[The Hated Son by Honore de Balzac]@TWC D-Link book
The Hated Son

CHAPTER I
12/30

One of the king's minions remarked to him:-- "Hey! vive Dieu! sire, she daggered him finely!" The Comte d'Herouville, one of the most rabid royalists in Normandy, kept the part of that province which adjoins Brittany under subjection to Henri IV.

by the rigor of his executions.

The head of one of the richest families in France, he had considerably increased the revenues of his great estates by marrying seven months before the night on which this history begins, Jeanne de Saint-Savin, a young lady who, by a not uncommon chance in days when people were killed off like flies, had suddenly become the representative of both branches of the Saint-Savin family.
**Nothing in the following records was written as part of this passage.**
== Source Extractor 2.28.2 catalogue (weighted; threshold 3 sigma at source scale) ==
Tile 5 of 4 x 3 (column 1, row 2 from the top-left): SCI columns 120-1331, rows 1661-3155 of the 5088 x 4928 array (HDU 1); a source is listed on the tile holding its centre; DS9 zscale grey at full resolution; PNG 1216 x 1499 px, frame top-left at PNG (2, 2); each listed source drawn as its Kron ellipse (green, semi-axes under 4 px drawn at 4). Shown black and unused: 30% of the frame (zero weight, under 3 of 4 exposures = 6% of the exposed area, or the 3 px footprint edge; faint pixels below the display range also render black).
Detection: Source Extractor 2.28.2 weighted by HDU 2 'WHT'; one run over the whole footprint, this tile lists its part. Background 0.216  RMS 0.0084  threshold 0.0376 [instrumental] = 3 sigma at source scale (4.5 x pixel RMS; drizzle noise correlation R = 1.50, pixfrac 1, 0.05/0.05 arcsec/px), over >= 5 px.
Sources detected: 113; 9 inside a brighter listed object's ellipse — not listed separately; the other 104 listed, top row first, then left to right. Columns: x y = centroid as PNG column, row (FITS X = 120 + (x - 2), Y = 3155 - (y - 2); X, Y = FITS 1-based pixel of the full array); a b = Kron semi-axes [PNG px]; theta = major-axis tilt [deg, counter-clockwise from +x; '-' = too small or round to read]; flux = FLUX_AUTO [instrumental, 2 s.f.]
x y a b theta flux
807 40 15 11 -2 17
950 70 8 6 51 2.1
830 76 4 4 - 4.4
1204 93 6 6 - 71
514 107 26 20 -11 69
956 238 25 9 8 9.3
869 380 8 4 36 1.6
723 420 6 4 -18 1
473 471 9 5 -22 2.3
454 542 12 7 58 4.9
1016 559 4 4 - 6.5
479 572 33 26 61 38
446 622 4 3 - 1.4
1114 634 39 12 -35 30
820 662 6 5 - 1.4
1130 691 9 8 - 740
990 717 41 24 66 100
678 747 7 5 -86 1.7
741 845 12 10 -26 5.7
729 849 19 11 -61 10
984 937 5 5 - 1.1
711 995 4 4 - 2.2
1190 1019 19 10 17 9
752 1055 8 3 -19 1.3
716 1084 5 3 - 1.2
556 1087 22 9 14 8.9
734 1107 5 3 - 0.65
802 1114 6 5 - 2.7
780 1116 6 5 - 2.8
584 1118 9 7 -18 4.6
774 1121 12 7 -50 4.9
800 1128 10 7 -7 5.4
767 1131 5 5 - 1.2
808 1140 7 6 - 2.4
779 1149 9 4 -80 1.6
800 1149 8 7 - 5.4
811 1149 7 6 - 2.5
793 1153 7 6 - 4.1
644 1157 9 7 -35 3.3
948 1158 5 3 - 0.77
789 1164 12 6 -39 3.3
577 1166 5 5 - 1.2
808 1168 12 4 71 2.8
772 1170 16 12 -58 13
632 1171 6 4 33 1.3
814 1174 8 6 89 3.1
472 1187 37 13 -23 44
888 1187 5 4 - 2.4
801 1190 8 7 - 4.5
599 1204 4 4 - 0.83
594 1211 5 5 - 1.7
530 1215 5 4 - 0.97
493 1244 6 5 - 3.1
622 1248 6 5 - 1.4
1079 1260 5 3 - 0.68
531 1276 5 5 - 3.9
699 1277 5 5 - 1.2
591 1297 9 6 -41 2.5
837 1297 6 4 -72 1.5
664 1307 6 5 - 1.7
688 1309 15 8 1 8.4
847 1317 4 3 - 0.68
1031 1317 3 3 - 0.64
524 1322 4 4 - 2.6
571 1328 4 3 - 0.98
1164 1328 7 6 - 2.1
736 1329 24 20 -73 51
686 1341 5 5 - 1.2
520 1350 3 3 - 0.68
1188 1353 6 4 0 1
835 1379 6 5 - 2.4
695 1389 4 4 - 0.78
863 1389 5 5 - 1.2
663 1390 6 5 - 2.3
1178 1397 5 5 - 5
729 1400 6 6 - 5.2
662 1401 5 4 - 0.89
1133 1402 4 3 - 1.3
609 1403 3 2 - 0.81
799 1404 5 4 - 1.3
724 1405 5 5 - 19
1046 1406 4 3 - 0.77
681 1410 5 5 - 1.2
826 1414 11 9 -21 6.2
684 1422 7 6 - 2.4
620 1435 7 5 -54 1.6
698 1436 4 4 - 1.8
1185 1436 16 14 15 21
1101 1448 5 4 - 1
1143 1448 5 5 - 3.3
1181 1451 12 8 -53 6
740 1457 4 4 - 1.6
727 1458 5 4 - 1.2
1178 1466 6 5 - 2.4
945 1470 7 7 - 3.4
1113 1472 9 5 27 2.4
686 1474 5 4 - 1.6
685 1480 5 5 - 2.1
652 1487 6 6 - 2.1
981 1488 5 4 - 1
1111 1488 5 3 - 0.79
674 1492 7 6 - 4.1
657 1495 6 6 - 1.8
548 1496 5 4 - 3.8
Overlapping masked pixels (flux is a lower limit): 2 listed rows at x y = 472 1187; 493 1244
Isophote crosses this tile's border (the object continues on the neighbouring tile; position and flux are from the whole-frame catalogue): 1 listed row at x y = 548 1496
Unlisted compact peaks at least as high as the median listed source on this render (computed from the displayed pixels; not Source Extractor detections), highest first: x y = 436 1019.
Necessity and terror were the causes which led to this union.
At a banquet given, two months after the marriage, to the Comte and Comtesse d'Herouville, a discussion arose on a topic which in those days of ignorance was thought amusing: namely, the legitimacy of children coming into the world ten months after the death of their fathers, or seven months after the wedding day.
"Madame," said the count brutally, turning to his wife, "if you give me a child ten months after my death, I cannot help it; but be careful that you are not brought to bed in seven months!" "What would you do then, old bear ?" asked the young Marquis de Verneuil, thinking that the count was joking.
"I should wring the necks of mother and child!" An answer so peremptory closed the discussion, imprudently started by a seigneur from Lower Normandy.

The guests were silent, looking with a sort of terror at the pretty Comtesse d'Herouville.